Roberta paused, and in the silence we were allowed to sense the result of her efforts, a climax as inevitable and in its way as horrible as the kitten's execution. I wondered if Adam still wore the red food coloring for face paint, or whether he'd found some better method, easier to remove when he'd wanted to pass for a mere Columbia professor. I thought of the Scarlet Witch as I knew her from Marvel Comics, an exotic beauty whose powers, loosely defined as “sorcery,” mostly consisted of throwing up pink force fields, but whose real achievement was a stoical, unwavering devotion to her Spock-like emotional mute of a husband.

I looked again to Adam Cressner. I still faintly wished for the satisfaction of an unmasking, but his eyes gave me nothing. Adam Cressner was as little interested in my impressions of his Visionhood as he'd been at second base, all those years ago. He hadn't even sipped his beer to confess the truth.

“I have to go,” said Doe suddenly. She flinched her head from me, from all of us, hastily gathered a load of beer bottles into the kitchen and rinsed them in the sink. I wondered if she'd also been enticed into a costume—Ant-Girl, or Thumbelina.

“Well, anyway, that's my story,” said Roberta, the sardonic twang restored to her voice. One of the men gave an artificial laugh, barely adequate to break the tension. It was only now that Adam Cressner followed the game's protocol and also drank.
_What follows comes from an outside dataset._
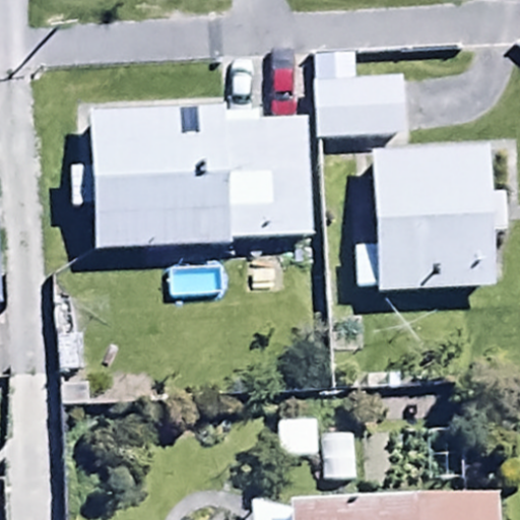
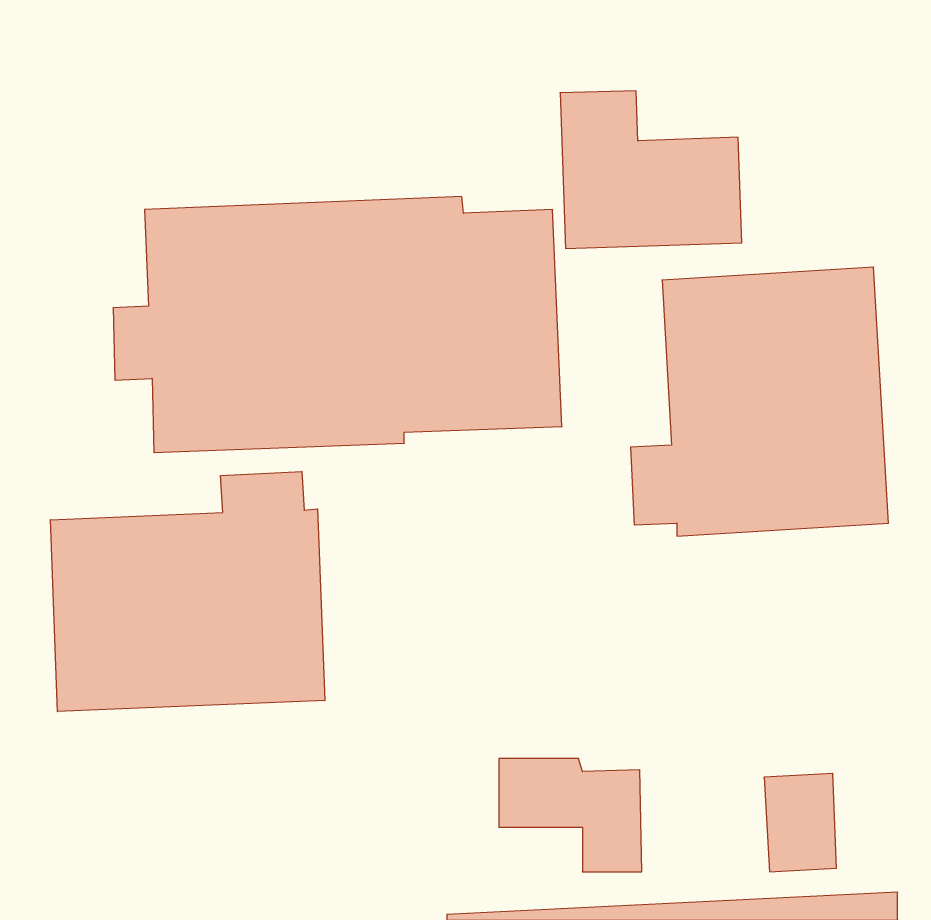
building: none -> [50,471,325,712]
I'd had my answer, though not as I'd wanted it, from Adam's mouth. I don't even know whether Flour or the two men had any understanding of what had happened—for all Roberta had told us, the man in question could have been someone other than Adam. Strangely, it was as if he and I were allies, having each forced confession from the other's woman. Except that neither woman was mine, and both might be his.

“A beautiful story it is,” said Adam Cressner. “With that we'll see our dear guests to the door, yes?”

No one resisted. The spell was broken.
We
were in some way broken, shattered by the game, unable to recover any sense of delight in one another's company, if we'd ever had that—I no longer knew. We cleared bottles, shuffled chairs, mumbled excuses, made promises to be in touch, to forward one another's e-mail addresses, which rang hollow. Within ten minutes we were out on the street, each headed home alone. At least I think we were alone. Certainly Doe strolled away, apart from the others, a tiny figure vanishing on the pavement, before I'd turned my back and descended into my basement entrance, before I'd even had a chance to wish her good night or kiss her equivocally on the cheek. It's possible one of Flour's suitors followed her home, but I doubt it. It had all been a little much for us poor singles, the tyranny of the Vision and the Scarlet Witch.